Ani Banerjee, co-founder of Andromeda Group, on secondary diligence and companies staying private

Interview
some of the best companies in the world don't necessarily want to SPAC
Analyzed 5 sources

The key point is that the strongest private companies often value shareholder control more than fast liquidity. A SPAC solves the problem of getting public quickly, but it also widens the investor base and brings public market pressure faster. For founder led companies that still have ample private capital and want to choose exactly which institutions sit on the cap table, controlled secondaries and direct listings can be a better fit.

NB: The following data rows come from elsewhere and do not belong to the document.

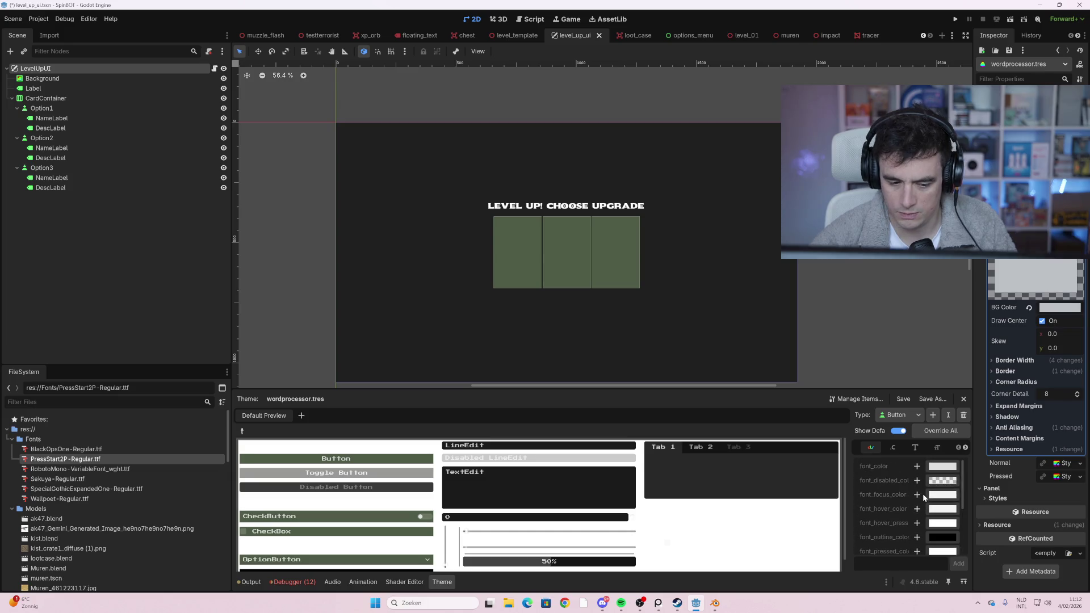
click(917, 467)
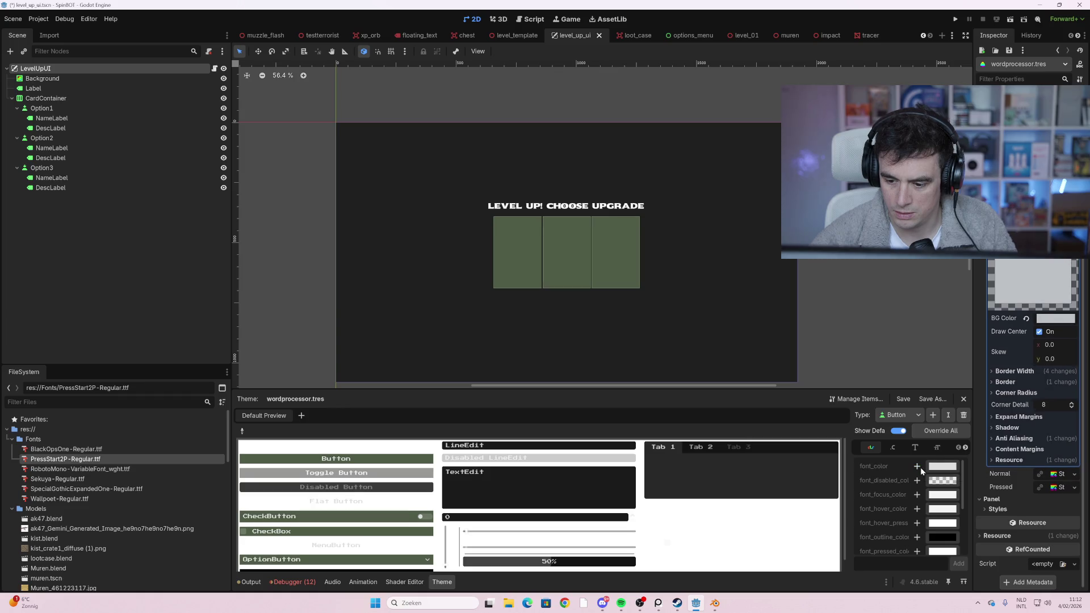
- Set the Button font_color override to black, hex 000000
click(917, 466)
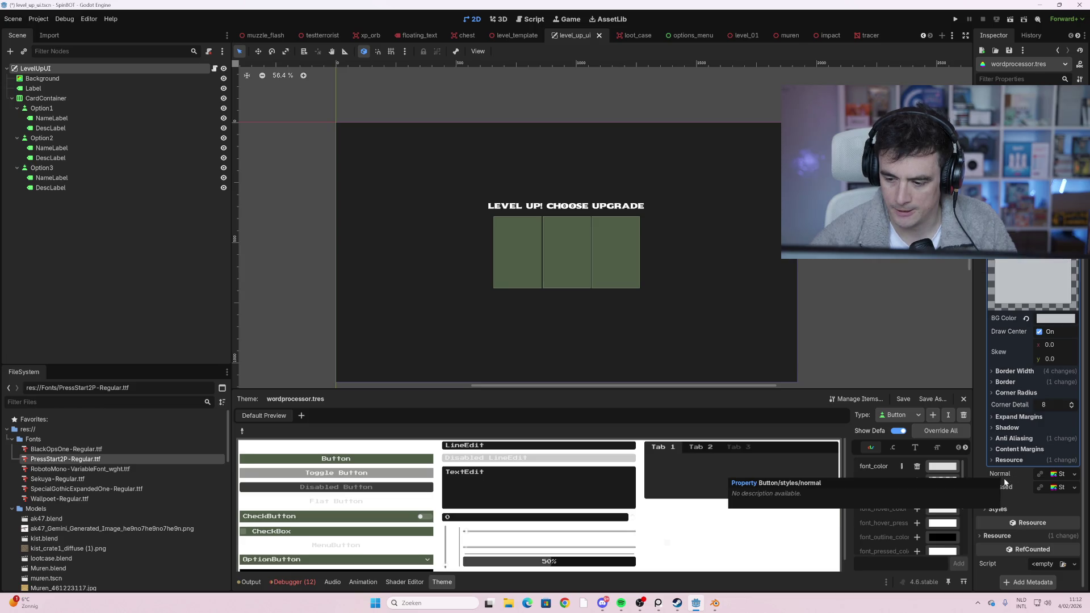
click(998, 510)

  • In this interview, the logic is simple, founders want liquidity without losing control. Banerjee repeatedly ties better private market tools to issuer centricity, meaning management can approve which buyers get in, instead of letting a bank, broker, or SPAC process effectively decide the shareholder mix.
  • The closest alternative to a SPAC is not always a traditional IPO, it is a more liquid private market. Related research on privately traded companies frames secondaries as a way to create price discovery, give employees some cash out, and still preserve control over who owns the stock.
  • That is why SPACs tend to appeal more when speed and certainty matter most, while the very best late stage companies can often wait. If demand for their shares is already strong in secondaries, they do not need to trade cap table control for immediate public market access.

The direction of travel is toward hybrid companies that stay private longer, run periodic liquidity programs, and go public only when public ownership becomes strategically useful. As private secondary infrastructure improves, the gap between being private and being liquid keeps shrinking, which makes the SPAC route less necessary for top tier companies.